Victory is not domination or getting even. Victory is not having the last word. Victory is remaining Christlike when everything in you wants to respond otherwise. This is what God meant when he said to Cain that you must rule over it.
And this is exactly how Christ overcame:
23 who being reviled, was not reviling in return; while suffering, He was uttering no threats, but kept entrusting Himself to Him who judges righteously.
At the cross evil did its worst. Sin managed to reach its fullest expression. It crucified the Lord of glory. There we saw injustice in full display. And Jesus did not respond with an angelic battalion in retaliation.
He responded with righteousness. He absorbed evil and answered it with good:
4 Surely our griefs He Himself bore, And our sorrows He carried; Yet we ourselves esteemed Him stricken, Smitten of God, and afflicted.
5 But He was pierced through for our transgressions, He was crushed for our iniquities; The chastening for our peace fell upon Him, And by His wounds we are healed.
In so doing he did not lose… He won
“for the joy set before Him endured the cross, despising the shame, and sat down at the right hand of the throne of God” (Hebrews 12:2)
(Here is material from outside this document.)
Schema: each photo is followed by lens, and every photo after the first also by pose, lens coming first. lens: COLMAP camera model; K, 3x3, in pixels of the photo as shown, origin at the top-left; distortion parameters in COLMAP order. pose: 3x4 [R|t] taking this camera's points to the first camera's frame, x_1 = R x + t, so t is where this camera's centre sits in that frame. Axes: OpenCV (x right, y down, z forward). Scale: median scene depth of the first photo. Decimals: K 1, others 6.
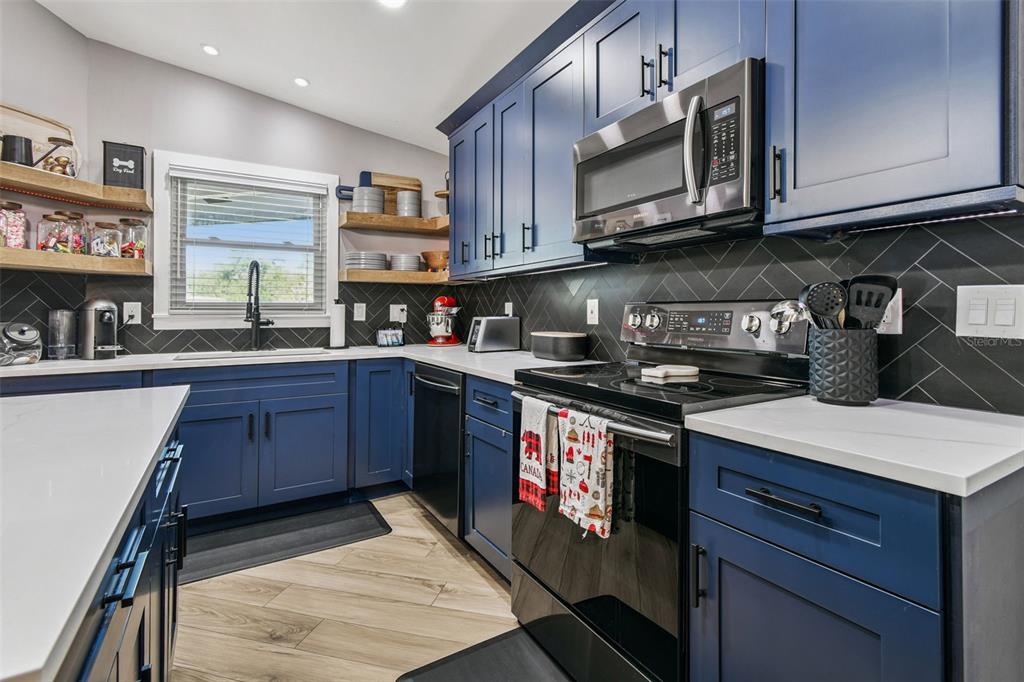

Like I said, “He won.” That is why He tells us
“In this world you have tribulation, but take courage; I have overcome the world” (John 16:33)
go to Rom 8:37 more than conquerors
So when you respond with goodness, you are not being weak. You are walking in the very victory of Christ.
Sermon Conclusion:
Most people think that they are resisting evil, but they are actually being shaped by it. Bitterness feels justified. Retaliation feels natural. Withdrawal feels safe. But all those are ways of being overcome.
Instead of pondering the question, “how or were was I wronged?” I must ponder the question, “who is shaping my response. My flesh, or my Savior.
Worship refuses to let evil set the terms and instead answers with the goodness of God.
Series Conclusion:
We have covered a lot these 8 weeks, and all of it centered around the word worship–giving it its right, biblical definition.
Not something confined to a song, a moment, not measured by an emotion but worship as a life laid down before God. We have seen that worship begins at the altar presenting ourselves as living sacrifices in view of His mercy.
We have seen that worship continues in the mind, being transformed, no longer thinking the way the world thinks.
We have seen that worship reshapes how we see ourselves. How we serve and love one another. How we endure, and how we respond to those who mistreat us.
Worship is not proven in what we sing though we must sing. It is proven in how we live that which we sing. It is revealed in the ordinary moments. And it is tested in the difficult ones.
Especially when we are wronged because it is there, in that moment, that it becomes clear whether we are shaped by the world or transformed by the mercy of God.